• [YOUR ASSIGNMENT]: Using the listing below, extract each line that has the word "including" in it.

_ _ _ _

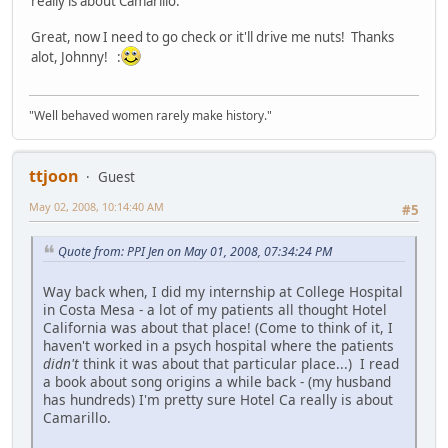
really is about Camarillo.
Great, now I need to go check or it'll drive me nuts! Thanks
alot, Johnny! :
"Well behaved women rarely make history."
ttjoon
Guest
May 02, 2008, 10:14:40 AM
#5
Quote from: PPI Jen on May 01, 2008, 07:34:24 PM
Way back when, I did my internship at College Hospital
in Costa Mesa - a lot of my patients all thought Hotel
California was about that place! (Come to think of it, I
haven't worked in a psych hospital where the patients
didn't
think it was about that particular place...) I read
a book about song origins a while back - (my husband
has hundreds) I'm pretty sure Hotel Ca really is about
Camarillo.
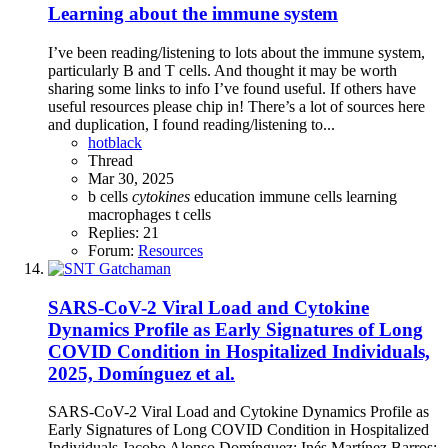
Learning about the immune system
I’ve been reading/listening to lots about the immune system,
particularly B and T cells. And thought it may be worth
sharing some links to info I’ve found useful. If others have
useful resources please chip in! There’s a lot of sources here
and duplication, I found reading/listening to...
hotblack
Thread
Mar 30, 2025
b cells
cytokines
education
immune cells
learning
macrophages
t cells
Replies: 21
Forum:
Resources
SARS-CoV-2 Viral Load and Cytokine
Dynamics Profile as Early Signatures of Long
COVID Condition in Hospitalized Individuals,
2025, Domínguez et al.
SARS-CoV-2 Viral Load and Cytokine Dynamics Profile as
Early Signatures of Long COVID Condition in Hospitalized
Individuals Jacobo Alonso Domínguez; Inés Martínez Barros;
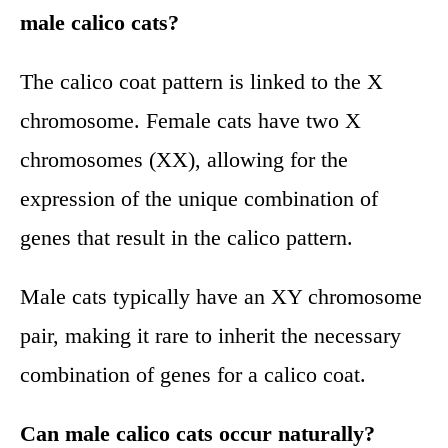
male calico cats?
The calico coat pattern is linked to the X
chromosome. Female cats have two X
chromosomes (XX), allowing for the
expression of the unique combination of
genes that result in the calico pattern.
Male cats typically have an XY chromosome
pair, making it rare to inherit the necessary
combination of genes for a calico coat.
Can male calico cats occur naturally?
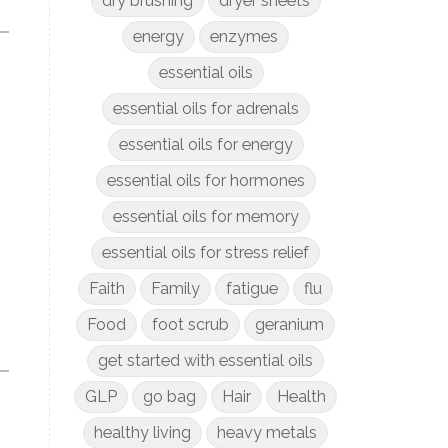
dry brushing
dryer sheets
energy
enzymes
essential oils
essential oils for adrenals
essential oils for energy
essential oils for hormones
essential oils for memory
essential oils for stress relief
Faith
Family
fatigue
flu
Food
foot scrub
geranium
get started with essential oils
GLP
go bag
Hair
Health
healthy living
heavy metals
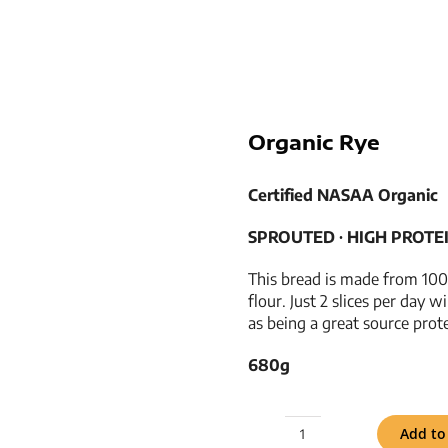
Organic Rye
Certified NASAA Organic
SPROUTED ­­∙ HIGH PROTEIN 
This bread is made from 100
flour. Just 2 slices per day w
as being a great source prot
680g
Add to
Organic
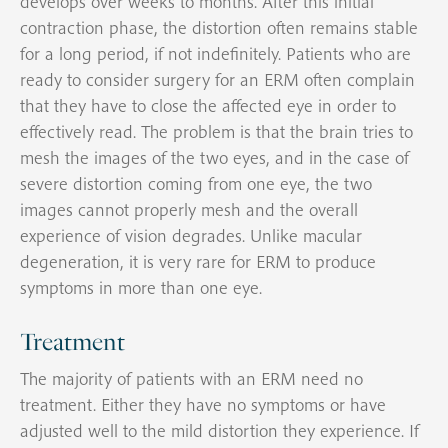
develops over weeks to months. After this initial
contraction phase, the distortion often remains stable
for a long period, if not indefinitely. Patients who are
ready to consider surgery for an ERM often complain
that they have to close the affected eye in order to
effectively read. The problem is that the brain tries to
mesh the images of the two eyes, and in the case of
severe distortion coming from one eye, the two
images cannot properly mesh and the overall
experience of vision degrades. Unlike macular
degeneration, it is very rare for ERM to produce
symptoms in more than one eye.
Treatment
The majority of patients with an ERM need no
treatment. Either they have no symptoms or have
adjusted well to the mild distortion they experience. If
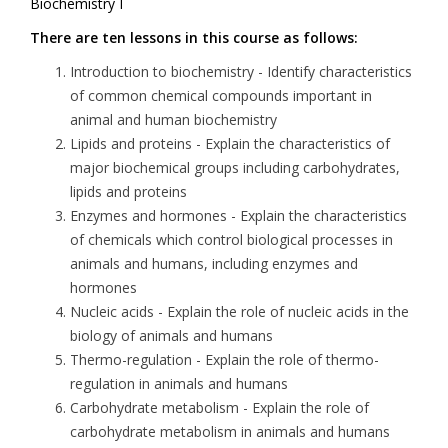
Biochemistry I
There are ten lessons in this course as follows:
Introduction to biochemistry
- Identify characteristics
of common chemical compounds important in
animal and human biochemistry
Lipids and proteins
- Explain the characteristics of
major biochemical groups including carbohydrates,
lipids and proteins
Enzymes and hormones
- Explain the characteristics
of chemicals which control biological processes in
animals and humans, including enzymes and
hormones
Nucleic acids
- Explain the role of nucleic acids in the
biology of animals and humans
Thermo-regulation
- Explain the role of thermo-
regulation in animals and humans
Carbohydrate metabolism
- Explain the role of
carbohydrate metabolism in animals and humans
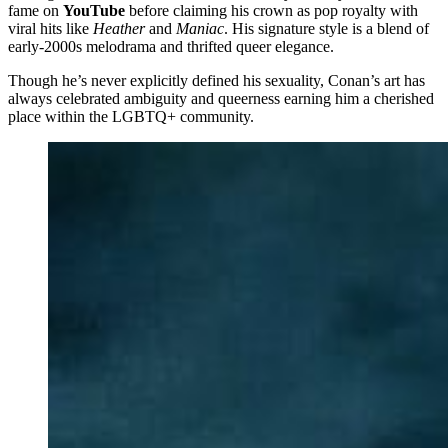
fame on
YouTube
before claiming his crown as pop royalty with
viral hits like
Heather
and
Maniac
. His signature style is a blend of
early-2000s melodrama and thrifted queer elegance.
Though he’s never explicitly defined his sexuality, Conan’s art has
always celebrated ambiguity and queerness earning him a cherished
place within the LGBTQ+ community.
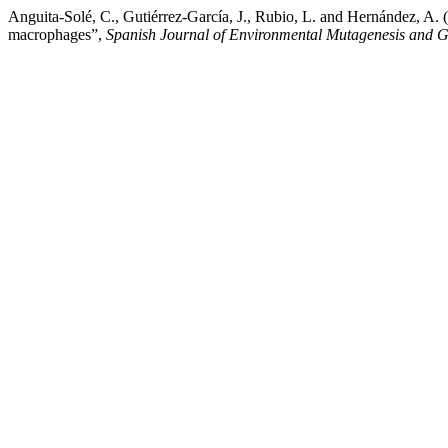
Anguita-Solé, C., Gutiérrez-García, J., Rubio, L. and Hernández, A.
macrophages”,
Spanish Journal of Environmental Mutagenesis and 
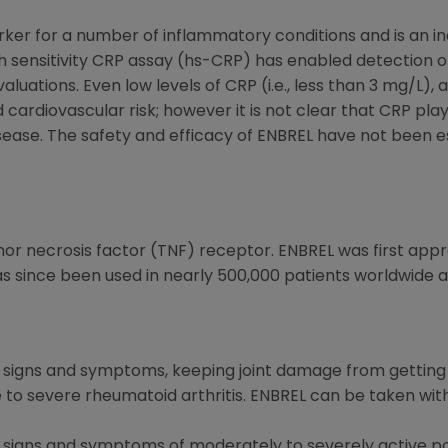
rker for a number of inflammatory conditions and is an ind
 sensitivity CRP assay (hs-CRP) has enabled detection of
luations. Even low levels of CRP (i.e., less than 3 mg/L), 
 cardiovascular risk; however it is not clear that CRP play
ease. The safety and efficacy of ENBREL have not been e
mor necrosis factor (TNF) receptor. ENBREL was first app
s since been used in nearly 500,000 patients worldwide ac
ng signs and symptoms, keeping joint damage from getting
e to severe rheumatoid arthritis. ENBREL can be taken wi
g signs and symptoms of moderately to severely active po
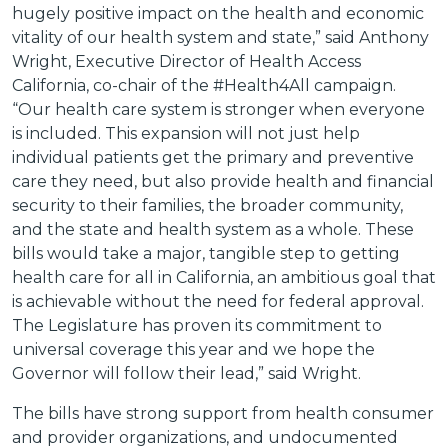
hugely positive impact on the health and economic
vitality of our health system and state,” said Anthony
Wright, Executive Director of Health Access
California, co-chair of the #Health4All campaign.
“Our health care system is stronger when everyone
is included. This expansion will not just help
individual patients get the primary and preventive
care they need, but also provide health and financial
security to their families, the broader community,
and the state and health system as a whole. These
bills would take a major, tangible step to getting
health care for all in California, an ambitious goal that
is achievable without the need for federal approval.
The Legislature has proven its commitment to
universal coverage this year and we hope the
Governor will follow their lead,” said Wright.
The bills have strong support from health consumer
and provider organizations, and undocumented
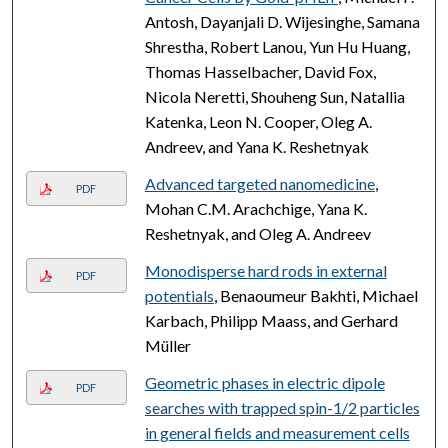
Antosh, Dayanjali D. Wijesinghe, Samana
Shrestha, Robert Lanou, Yun Hu Huang,
Thomas Hasselbacher, David Fox,
Nicola Neretti, Shouheng Sun, Natallia
Katenka, Leon N. Cooper, Oleg A.
Andreev, and Yana K. Reshetnyak
Advanced targeted nanomedicine
,
PDF
Mohan C.M. Arachchige, Yana K.
Reshetnyak, and Oleg A. Andreev
Monodisperse hard rods in external
PDF
potentials
, Benaoumeur Bakhti, Michael
Karbach, Philipp Maass, and Gerhard
Müller
Geometric phases in electric dipole
PDF
searches with trapped spin-1/2 particles
in general fields and measurement cells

_ _ _ _

• [RESPONSE TO THIS EXERCISE]:
major biochemical groups including carbohydrates,
animals and humans, including enzymes and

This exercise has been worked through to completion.